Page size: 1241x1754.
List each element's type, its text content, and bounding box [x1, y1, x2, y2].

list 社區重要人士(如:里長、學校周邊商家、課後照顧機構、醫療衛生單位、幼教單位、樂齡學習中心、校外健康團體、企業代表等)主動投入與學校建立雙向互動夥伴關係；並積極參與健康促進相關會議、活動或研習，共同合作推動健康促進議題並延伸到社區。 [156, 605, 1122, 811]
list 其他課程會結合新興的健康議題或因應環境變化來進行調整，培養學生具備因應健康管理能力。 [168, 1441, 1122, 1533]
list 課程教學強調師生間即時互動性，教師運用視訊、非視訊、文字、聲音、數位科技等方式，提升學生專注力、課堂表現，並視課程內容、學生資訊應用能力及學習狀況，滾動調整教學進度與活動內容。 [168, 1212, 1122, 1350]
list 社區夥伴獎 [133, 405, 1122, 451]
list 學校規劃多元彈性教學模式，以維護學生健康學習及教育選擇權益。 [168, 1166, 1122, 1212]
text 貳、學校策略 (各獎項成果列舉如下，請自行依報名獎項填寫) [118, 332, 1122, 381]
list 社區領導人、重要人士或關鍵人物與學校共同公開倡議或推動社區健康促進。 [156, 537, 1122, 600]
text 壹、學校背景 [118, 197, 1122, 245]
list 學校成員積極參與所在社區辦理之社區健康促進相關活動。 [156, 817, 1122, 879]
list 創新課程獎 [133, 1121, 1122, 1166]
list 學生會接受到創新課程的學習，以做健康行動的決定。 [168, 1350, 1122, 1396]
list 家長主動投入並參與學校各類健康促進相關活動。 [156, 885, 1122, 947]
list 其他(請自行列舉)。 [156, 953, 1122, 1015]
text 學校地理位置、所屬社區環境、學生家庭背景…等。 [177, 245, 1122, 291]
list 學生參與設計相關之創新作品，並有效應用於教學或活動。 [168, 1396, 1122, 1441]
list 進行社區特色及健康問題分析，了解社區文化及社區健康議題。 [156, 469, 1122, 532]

- **Objective**: Retype all of the material above line for line, keeping every character unchanged.

- **Solution for this task**:
Page size: 1241x1754.
List each element's type, its text content, and bounding box [x1, y1, x2, y2].

list 社區重要人士(如:里長、學校周邊商家、課後照顧機構、醫療衛生單位、幼教單位、樂齡學習中心、校外健康團體、企業代表等)主動投入與學校建立雙向互動夥伴關係；並積極參與健康促進相關會議、活動或研習，共同合作推動健康促進議題並延伸到社區。 [156, 605, 1122, 811]
list 其他課程會結合新興的健康議題或因應環境變化來進行調整，培養學生具備因應健康管理能力。 [168, 1441, 1122, 1533]
list 課程教學強調師生間即時互動性，教師運用視訊、非視訊、文字、聲音、數位科技等方式，提升學生專注力、課堂表現，並視課程內容、學生資訊應用能力及學習狀況，滾動調整教學進度與活動內容。 [168, 1212, 1122, 1350]
list 社區夥伴獎 [133, 405, 1122, 451]
list 學校規劃多元彈性教學模式，以維護學生健康學習及教育選擇權益。 [168, 1166, 1122, 1212]
text 貳、學校策略 (各獎項成果列舉如下，請自行依報名獎項填寫) [118, 332, 1122, 381]
list 社區領導人、重要人士或關鍵人物與學校共同公開倡議或推動社區健康促進。 [156, 537, 1122, 600]
text 壹、學校背景 [118, 197, 1122, 245]
list 學校成員積極參與所在社區辦理之社區健康促進相關活動。 [156, 817, 1122, 879]
list 創新課程獎 [133, 1121, 1122, 1166]
list 學生會接受到創新課程的學習，以做健康行動的決定。 [168, 1350, 1122, 1396]
list 家長主動投入並參與學校各類健康促進相關活動。 [156, 885, 1122, 947]
list 其他(請自行列舉)。 [156, 953, 1122, 1015]
text 學校地理位置、所屬社區環境、學生家庭背景…等。 [177, 245, 1122, 291]
list 學生參與設計相關之創新作品，並有效應用於教學或活動。 [168, 1396, 1122, 1441]
list 進行社區特色及健康問題分析，了解社區文化及社區健康議題。 [156, 469, 1122, 532]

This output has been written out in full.